Cats are notorious for hiding their symptoms and I feel he did that for us too.  He has been around all of this turmoil for a while and every night he came to us and made sure we were calm and centered with him.  He did that for myself, my husband, and my son.  EVERY day when I’d get home, no matter what time it was, no matter where he was in the house, he would come and greet me.  He tried his best to do everything he always did-until he couldn’t.  He didn’t want to let us know he was sick because he was taking care of us.  Animals operate differently.  They act on instinct and they have 0 ego with anything.  For those who aren’t cat people, I just want to assure you that they absolutely form bonds like any other animal and for those they love, they do anything.  Maine Coons are particularly well known to form these bonds with their people and that was my Loki.  I know at the end of the day I gave as much to him as he gave to me.  I always protected him no matter what.  I got up in the middle of the night to syringe feed him, to give him water, I took him to all of the vet appointments, I begged for help to fix him.  In the end it wasn’t enough.  In the end he simply put his head in my hand and went to sleep.      

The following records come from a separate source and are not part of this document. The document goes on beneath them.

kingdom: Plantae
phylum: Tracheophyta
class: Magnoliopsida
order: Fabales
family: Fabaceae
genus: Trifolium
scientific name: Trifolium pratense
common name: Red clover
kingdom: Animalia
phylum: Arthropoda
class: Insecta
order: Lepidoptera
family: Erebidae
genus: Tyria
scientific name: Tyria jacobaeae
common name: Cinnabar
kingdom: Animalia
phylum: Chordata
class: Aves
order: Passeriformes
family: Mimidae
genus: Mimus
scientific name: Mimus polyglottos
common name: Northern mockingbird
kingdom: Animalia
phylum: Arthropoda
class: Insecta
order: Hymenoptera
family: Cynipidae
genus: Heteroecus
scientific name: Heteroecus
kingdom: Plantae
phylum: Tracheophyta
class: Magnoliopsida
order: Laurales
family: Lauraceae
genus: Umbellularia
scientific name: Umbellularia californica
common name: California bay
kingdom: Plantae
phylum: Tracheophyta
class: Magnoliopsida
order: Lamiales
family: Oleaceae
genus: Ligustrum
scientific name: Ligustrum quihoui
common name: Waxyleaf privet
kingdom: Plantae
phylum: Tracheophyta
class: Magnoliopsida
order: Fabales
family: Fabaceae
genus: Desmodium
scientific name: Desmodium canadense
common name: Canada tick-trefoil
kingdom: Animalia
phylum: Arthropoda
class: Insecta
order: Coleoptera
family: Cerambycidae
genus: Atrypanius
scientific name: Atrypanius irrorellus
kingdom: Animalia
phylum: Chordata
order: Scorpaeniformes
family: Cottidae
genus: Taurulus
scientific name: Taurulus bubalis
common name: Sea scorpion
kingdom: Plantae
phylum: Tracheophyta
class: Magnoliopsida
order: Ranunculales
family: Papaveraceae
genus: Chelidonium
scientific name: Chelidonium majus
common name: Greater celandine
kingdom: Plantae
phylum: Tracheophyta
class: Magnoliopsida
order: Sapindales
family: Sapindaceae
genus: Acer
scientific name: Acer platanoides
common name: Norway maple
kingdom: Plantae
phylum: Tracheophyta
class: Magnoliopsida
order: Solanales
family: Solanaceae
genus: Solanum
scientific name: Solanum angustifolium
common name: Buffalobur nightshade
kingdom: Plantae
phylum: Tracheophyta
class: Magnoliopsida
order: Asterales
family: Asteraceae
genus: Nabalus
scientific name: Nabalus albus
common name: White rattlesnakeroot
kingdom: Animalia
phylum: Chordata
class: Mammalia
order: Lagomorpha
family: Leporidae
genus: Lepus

It’s hard for the brain to reconcile what we know we have felt with something when all we see is a pile of ash.  We know that life was so much more than that.  But all we get back is ash in a box.  Time will heal all of this and the pain will continue to lessen—that is the gift of time.  But this will happen again and again as it is the nature of life.  We are here briefly, some even briefer than others—and no amount of time would ever be enough for those bonds like I’m describing here.  So the lesson really becomes about appreciating what we have while we are here and being fully present.  The fact that we are reduced to ash is somewhat poetic in that the physical is never a real representation of the energy something carries.  What we see is no match for what we feel, and even in death, the echoes of a life lived are still felt far and wide.  The pain gets easier but the absence is always there—so the brain finds ways to carry that energy with us.  My little box holds the ash of a life that I will always remember and appreciate—the first time I held him, when I named him, when he first slept in my bed, when he met my son, when he sat on my lap and I cried a million times, the way he curled up with me at night, the way he gave me his paw, his purr, the actual weight of him (he was big lol), the way he played, how he crossed his paws, how he stared to let you know what he wanted (and somehow you always knew exactly what he was saying), all of that.  It will always be there.  So don’t let the ash confuse the significance of a life we shared: let it hold the weight of the love we felt and the memories.  Let it be as big as it needs to be in our hearts even if it only holds a little space on our shelf.